====== MATERIAL SHOWN
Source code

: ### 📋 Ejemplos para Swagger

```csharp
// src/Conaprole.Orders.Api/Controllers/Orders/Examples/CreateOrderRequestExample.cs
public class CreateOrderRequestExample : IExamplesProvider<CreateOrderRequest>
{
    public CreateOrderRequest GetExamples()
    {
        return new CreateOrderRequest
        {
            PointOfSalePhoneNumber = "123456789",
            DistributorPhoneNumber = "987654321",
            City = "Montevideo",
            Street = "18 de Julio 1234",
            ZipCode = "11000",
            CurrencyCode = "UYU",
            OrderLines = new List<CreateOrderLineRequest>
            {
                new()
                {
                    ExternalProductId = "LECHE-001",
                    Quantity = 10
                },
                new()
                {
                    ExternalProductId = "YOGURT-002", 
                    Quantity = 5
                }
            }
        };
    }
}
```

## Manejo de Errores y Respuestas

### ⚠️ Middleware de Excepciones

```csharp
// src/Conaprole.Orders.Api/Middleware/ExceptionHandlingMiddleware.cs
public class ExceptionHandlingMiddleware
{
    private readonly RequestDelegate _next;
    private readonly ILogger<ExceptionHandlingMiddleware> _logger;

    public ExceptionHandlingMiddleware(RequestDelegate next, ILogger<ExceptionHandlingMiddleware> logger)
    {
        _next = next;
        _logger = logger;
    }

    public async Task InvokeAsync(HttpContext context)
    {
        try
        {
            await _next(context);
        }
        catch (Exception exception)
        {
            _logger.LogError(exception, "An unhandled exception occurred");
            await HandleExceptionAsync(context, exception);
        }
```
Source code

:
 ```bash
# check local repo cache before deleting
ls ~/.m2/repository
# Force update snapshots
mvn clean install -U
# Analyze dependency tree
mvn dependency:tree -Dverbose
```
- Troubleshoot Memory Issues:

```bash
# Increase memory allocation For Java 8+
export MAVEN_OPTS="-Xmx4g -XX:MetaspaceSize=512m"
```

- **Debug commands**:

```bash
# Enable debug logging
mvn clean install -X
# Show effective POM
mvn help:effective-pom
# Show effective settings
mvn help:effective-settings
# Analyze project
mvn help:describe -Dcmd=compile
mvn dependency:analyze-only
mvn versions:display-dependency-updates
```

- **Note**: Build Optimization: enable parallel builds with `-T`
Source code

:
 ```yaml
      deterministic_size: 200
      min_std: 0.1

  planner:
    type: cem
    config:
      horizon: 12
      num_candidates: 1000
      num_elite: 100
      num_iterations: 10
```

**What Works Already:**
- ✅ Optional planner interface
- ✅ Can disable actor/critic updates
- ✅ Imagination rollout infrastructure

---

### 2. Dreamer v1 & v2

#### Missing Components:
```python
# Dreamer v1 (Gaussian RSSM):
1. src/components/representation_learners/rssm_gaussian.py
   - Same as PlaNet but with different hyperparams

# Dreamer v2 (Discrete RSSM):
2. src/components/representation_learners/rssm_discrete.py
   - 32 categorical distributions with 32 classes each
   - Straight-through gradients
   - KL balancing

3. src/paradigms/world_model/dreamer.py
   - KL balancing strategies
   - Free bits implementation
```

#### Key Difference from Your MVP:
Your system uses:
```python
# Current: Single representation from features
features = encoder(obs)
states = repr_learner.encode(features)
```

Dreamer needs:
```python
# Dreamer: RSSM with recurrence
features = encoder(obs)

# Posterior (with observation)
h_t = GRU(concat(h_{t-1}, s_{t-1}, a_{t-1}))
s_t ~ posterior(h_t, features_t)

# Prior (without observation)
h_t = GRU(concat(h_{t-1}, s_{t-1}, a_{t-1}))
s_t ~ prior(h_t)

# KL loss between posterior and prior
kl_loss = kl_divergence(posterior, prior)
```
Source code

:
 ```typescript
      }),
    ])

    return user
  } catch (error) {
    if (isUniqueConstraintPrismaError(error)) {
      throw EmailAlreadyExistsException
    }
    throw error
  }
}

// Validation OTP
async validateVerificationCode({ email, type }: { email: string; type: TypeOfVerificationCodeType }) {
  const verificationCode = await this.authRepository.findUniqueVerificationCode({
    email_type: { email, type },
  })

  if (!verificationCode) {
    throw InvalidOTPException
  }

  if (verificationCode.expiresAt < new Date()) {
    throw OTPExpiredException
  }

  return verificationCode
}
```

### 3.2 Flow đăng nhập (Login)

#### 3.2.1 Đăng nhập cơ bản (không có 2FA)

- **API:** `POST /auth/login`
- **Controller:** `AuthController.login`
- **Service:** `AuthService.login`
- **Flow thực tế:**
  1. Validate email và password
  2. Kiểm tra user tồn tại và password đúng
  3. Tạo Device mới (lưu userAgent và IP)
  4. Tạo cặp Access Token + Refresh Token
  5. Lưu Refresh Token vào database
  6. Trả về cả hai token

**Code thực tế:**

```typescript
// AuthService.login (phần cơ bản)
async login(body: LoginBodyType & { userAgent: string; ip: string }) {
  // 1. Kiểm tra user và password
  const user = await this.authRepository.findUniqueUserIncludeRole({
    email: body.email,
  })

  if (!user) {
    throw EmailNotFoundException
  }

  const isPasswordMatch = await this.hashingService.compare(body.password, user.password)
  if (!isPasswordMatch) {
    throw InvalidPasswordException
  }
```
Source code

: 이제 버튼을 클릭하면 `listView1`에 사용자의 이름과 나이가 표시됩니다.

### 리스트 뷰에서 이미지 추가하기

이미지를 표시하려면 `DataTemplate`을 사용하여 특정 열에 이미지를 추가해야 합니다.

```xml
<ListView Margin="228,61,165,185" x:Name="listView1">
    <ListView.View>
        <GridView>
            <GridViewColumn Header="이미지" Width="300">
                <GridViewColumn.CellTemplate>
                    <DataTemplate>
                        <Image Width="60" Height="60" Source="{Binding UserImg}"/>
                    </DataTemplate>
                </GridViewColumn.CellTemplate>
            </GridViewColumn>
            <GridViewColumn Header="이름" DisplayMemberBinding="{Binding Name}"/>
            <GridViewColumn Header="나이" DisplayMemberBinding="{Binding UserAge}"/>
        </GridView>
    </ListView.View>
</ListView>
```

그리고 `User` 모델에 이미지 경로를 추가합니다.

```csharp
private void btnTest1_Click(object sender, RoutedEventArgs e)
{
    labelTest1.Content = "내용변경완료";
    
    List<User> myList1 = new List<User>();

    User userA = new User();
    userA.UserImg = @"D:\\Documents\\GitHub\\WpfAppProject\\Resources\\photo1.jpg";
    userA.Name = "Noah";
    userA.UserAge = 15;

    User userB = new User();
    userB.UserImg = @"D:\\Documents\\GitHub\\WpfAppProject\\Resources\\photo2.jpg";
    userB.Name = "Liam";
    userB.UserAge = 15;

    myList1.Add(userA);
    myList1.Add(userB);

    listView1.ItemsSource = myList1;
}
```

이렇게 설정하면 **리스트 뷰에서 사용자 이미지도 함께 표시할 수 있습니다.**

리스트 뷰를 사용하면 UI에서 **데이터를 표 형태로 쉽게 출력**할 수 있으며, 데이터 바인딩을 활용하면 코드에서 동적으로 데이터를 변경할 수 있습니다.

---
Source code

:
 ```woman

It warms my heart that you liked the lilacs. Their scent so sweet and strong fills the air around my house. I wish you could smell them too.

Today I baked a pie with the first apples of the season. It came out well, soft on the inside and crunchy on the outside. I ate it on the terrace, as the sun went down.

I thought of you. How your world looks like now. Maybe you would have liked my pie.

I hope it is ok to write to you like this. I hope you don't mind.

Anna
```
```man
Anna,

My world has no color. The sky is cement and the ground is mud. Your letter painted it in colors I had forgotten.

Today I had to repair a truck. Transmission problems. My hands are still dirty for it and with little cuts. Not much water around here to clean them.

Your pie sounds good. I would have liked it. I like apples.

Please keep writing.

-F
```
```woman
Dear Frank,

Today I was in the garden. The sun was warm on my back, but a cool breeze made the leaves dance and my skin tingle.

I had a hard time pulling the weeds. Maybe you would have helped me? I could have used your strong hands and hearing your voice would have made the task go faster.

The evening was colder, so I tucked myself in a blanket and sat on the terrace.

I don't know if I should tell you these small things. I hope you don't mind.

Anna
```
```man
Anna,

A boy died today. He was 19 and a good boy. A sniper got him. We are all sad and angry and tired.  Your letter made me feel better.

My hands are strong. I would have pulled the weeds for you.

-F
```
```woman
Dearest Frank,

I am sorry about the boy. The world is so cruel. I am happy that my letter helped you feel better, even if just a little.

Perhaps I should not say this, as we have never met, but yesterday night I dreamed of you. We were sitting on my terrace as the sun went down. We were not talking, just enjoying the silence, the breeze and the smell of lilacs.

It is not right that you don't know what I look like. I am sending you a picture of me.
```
============
* [HOW TO COMPLETE THIS TASK] Read the records above. Show each line that has the string "hope".

* [RESULT OF THE TASK]
I hope it is ok to write to you like this. I hope you don't mind.
I don't know if I should tell you these small things. I hope you don't mind.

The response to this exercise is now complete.